'Holographic' haptic discovery could lead to more realistic virtual displays
The study used high resolution optical imaging, simulations and perception experiments to study ultrasound-excited waves that are excited in the skin during haptic holography interactions. The researchers found that holographic displays excite widespread vibration patterns, shock waves, in the skin.
The shock waves are created when ultrasound waves are focused and scanned in mid-air, causing vibrations in the skin. These vibrations can interfere with each other in a way that amplifies their strength at certain places. This creates a trailing wake pattern that extends beyond the intended focal point, reducing the spatial precision and clarity of the tactile sensation.
Team members on the study believe that current holographic haptic displays excite shock wave patterns that are so spread out in the skin, that the sensations can feel spread out and diffused. To overcome this obstacle, new developments in acoustics are needed.
Yon Visel associate professor, College of Engineering, UCSB, commented: “Our study reveals how holographic haptic displays, which are a promising new technology for virtual reality and telepresence, require new knowledge in acoustics innovations in design.

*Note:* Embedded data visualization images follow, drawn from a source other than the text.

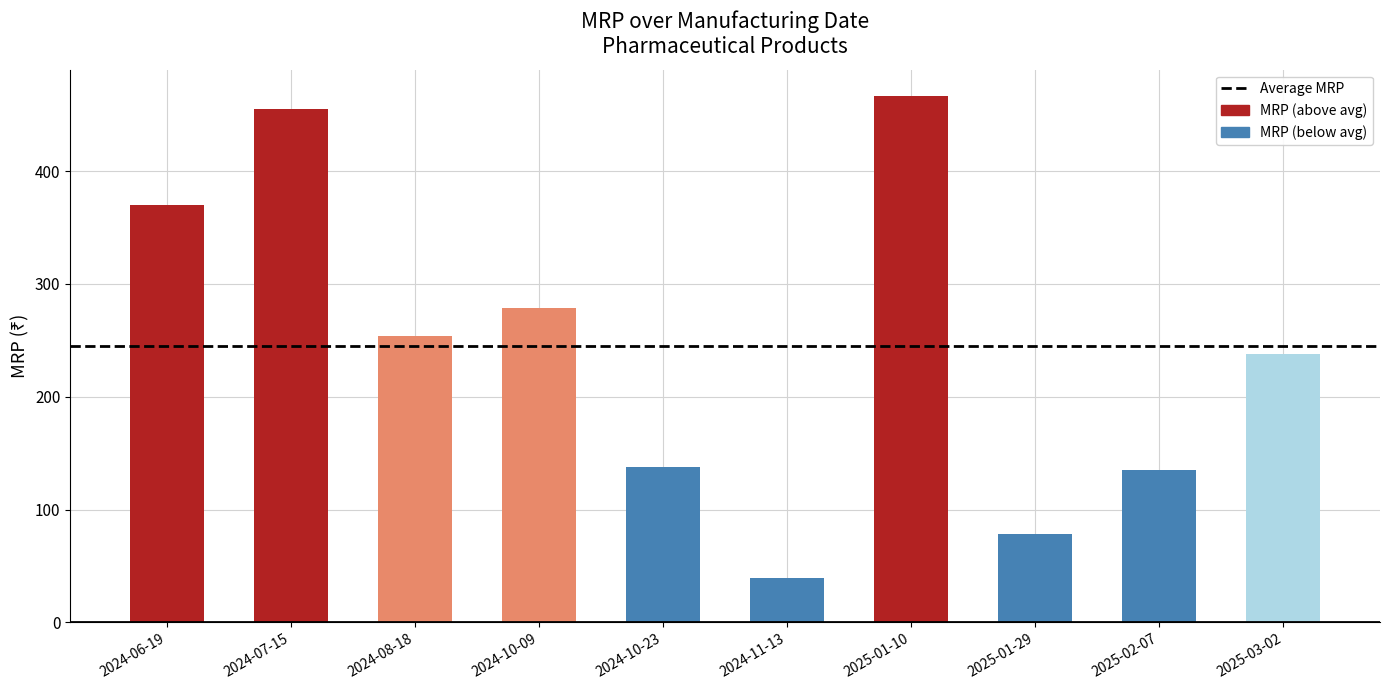

What is the label of the 9th bar from the left?

2025-02-07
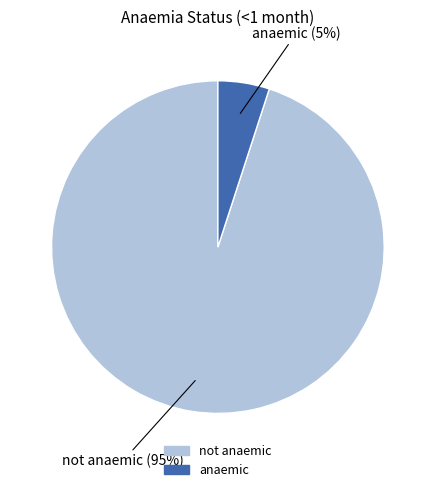

Which has a higher value, not anaemic or anaemic?

not anaemic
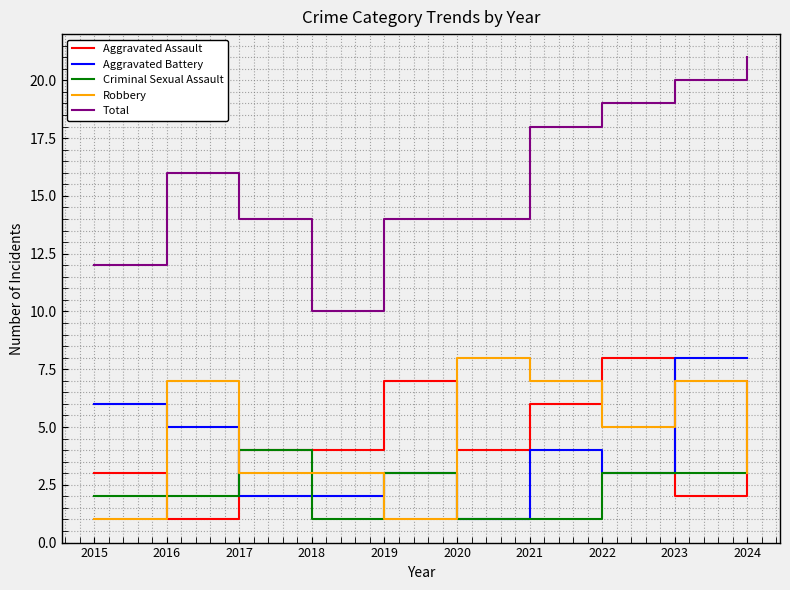

Reading right to left, extract all data points from this chart.

Aggravated Assault: 2024=7	2023=2	2022=8	2021=6	2020=4	2019=7	2018=4	2017=4	2016=1	2015=3
Aggravated Battery: 2024=8	2023=8	2022=3	2021=4	2020=1	2019=3	2018=2	2017=2	2016=5	2015=6
Criminal Sexual Assault: 2024=3	2023=3	2022=3	2021=1	2020=1	2019=3	2018=1	2017=4	2016=2	2015=2
Robbery: 2024=3	2023=7	2022=5	2021=7	2020=8	2019=1	2018=3	2017=3	2016=7	2015=1
Total: 2024=21	2023=20	2022=19	2021=18	2020=14	2019=14	2018=10	2017=14	2016=16	2015=12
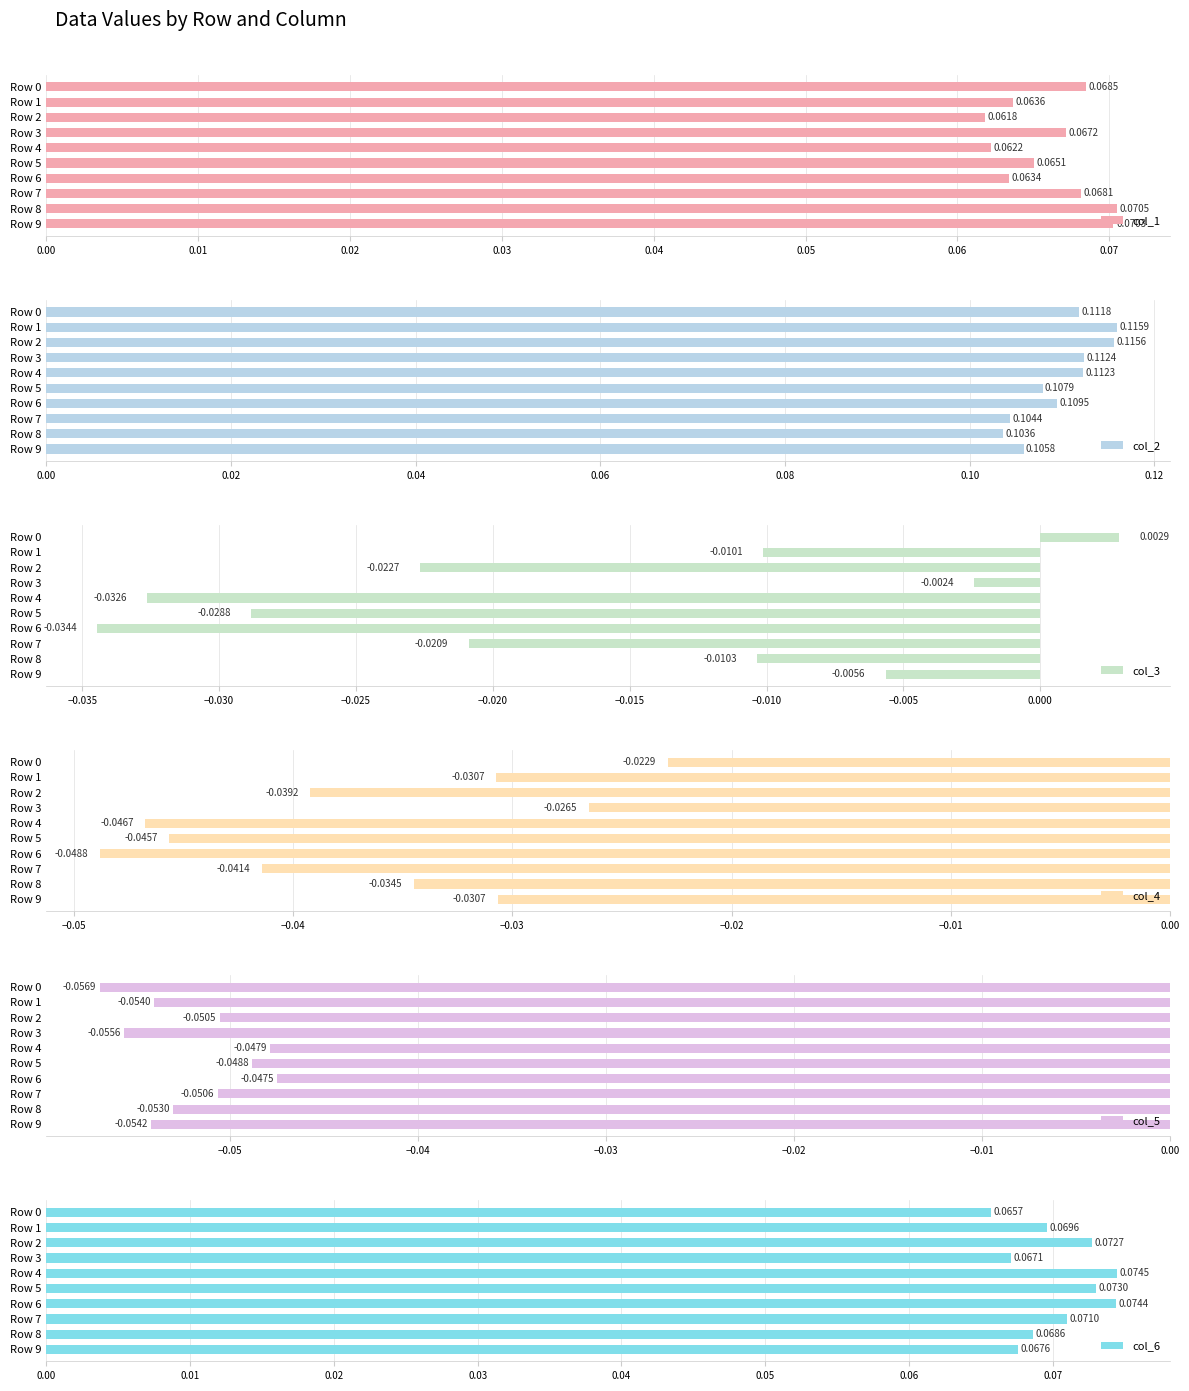

Which series has the largest total across all categories?

col_2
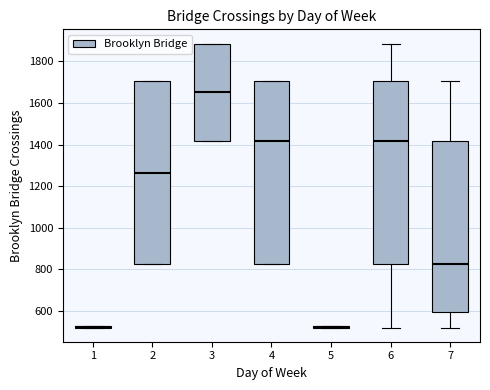

Reading left to right, read every box against the y-axis: the position of its median line, the range the box covers, and the ends of its whiskers. The values are not printed on the chart, so give them approximately, as read against the axis.

1: box collapsed to a line at 520, whiskers 520 to 520
2: median 1260, box 820 to 1700, whiskers 820 to 1700
3: median 1660, box 1420 to 1880, whiskers 1420 to 1880
4: median 1420, box 820 to 1700, whiskers 820 to 1700
5: box collapsed to a line at 520, whiskers 520 to 520
6: median 1420, box 820 to 1700, whiskers 520 to 1880
7: median 820, box 600 to 1420, whiskers 520 to 1700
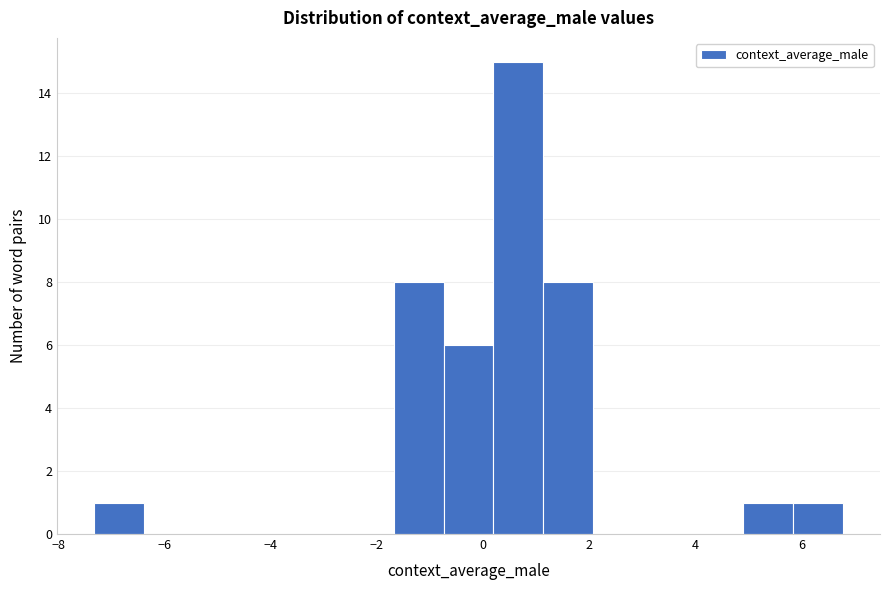

How tall is the bar that spans -0.8 to 0.2 on the x-axis? Neither the bar edges nor the heights are printed on the chart, so give them approximately, as read against the axes.

6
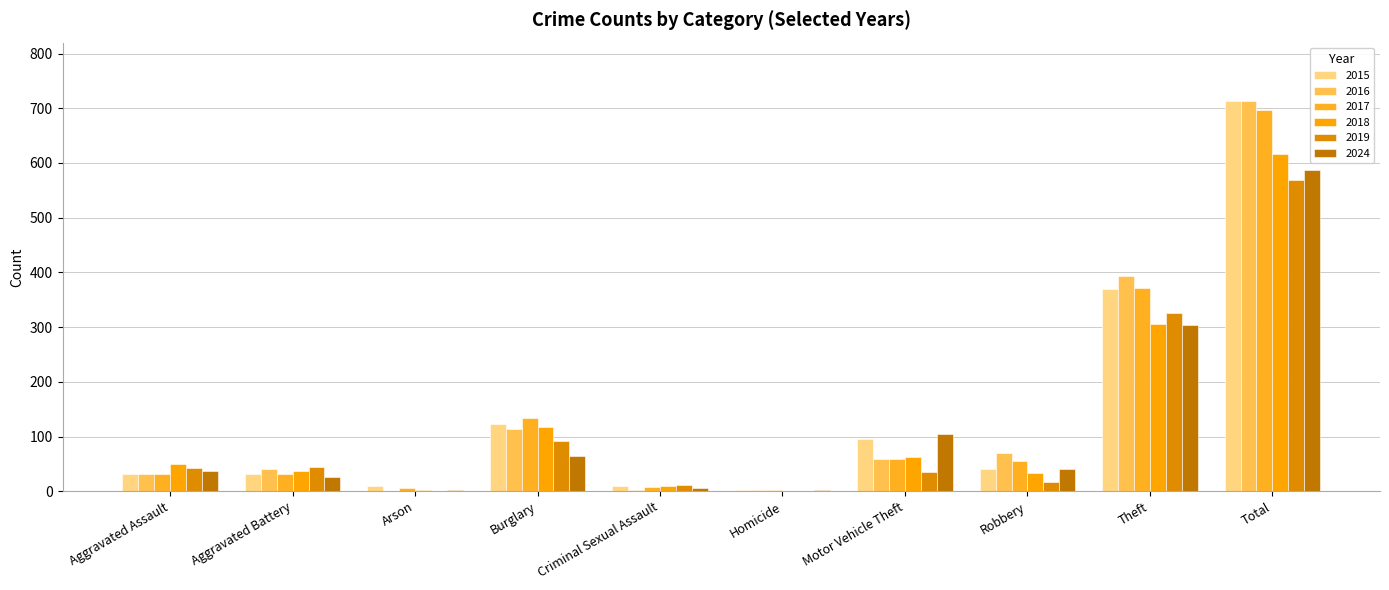

At which label does 2016 first exceed 59?

Burglary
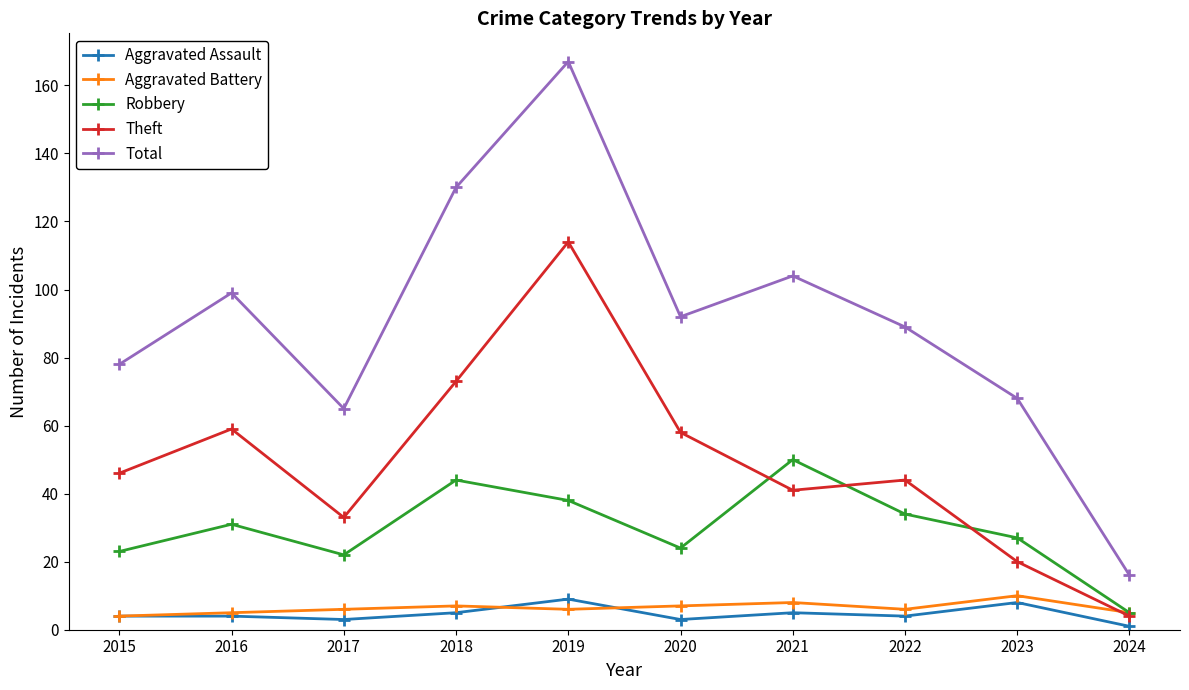

Reading left to right, transcribe all the data shown in this chart.

Aggravated Assault: 2015=4	2016=4	2017=3	2018=5	2019=9	2020=3	2021=5	2022=4	2023=8	2024=1
Aggravated Battery: 2015=4	2016=5	2017=6	2018=7	2019=6	2020=7	2021=8	2022=6	2023=10	2024=5
Robbery: 2015=23	2016=31	2017=22	2018=44	2019=38	2020=24	2021=50	2022=34	2023=27	2024=5
Theft: 2015=46	2016=59	2017=33	2018=73	2019=114	2020=58	2021=41	2022=44	2023=20	2024=4
Total: 2015=78	2016=99	2017=65	2018=130	2019=167	2020=92	2021=104	2022=89	2023=68	2024=16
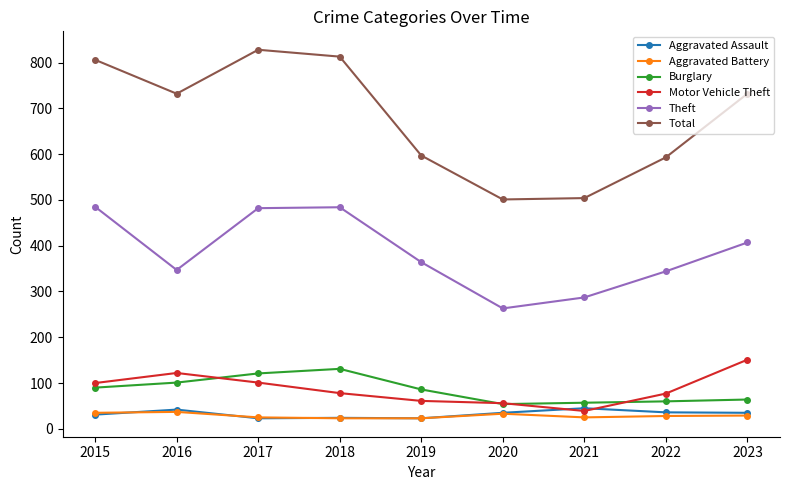

After their last crossing, which series has the higher values: Motor Vehicle Theft or Aggravated Assault?

Motor Vehicle Theft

“By understanding the underlying physics of ultrasound-generated shear shock waves in the skin, we hope to improve the design of haptic holographic displays and make them more realistic and immersive for users. Such haptic displays could enable us to augment our physical surroundings with a limitless variety of virtual objects, interactive animated characters, or graspable tools that can be not only seen, but also touched and felt with the hands.”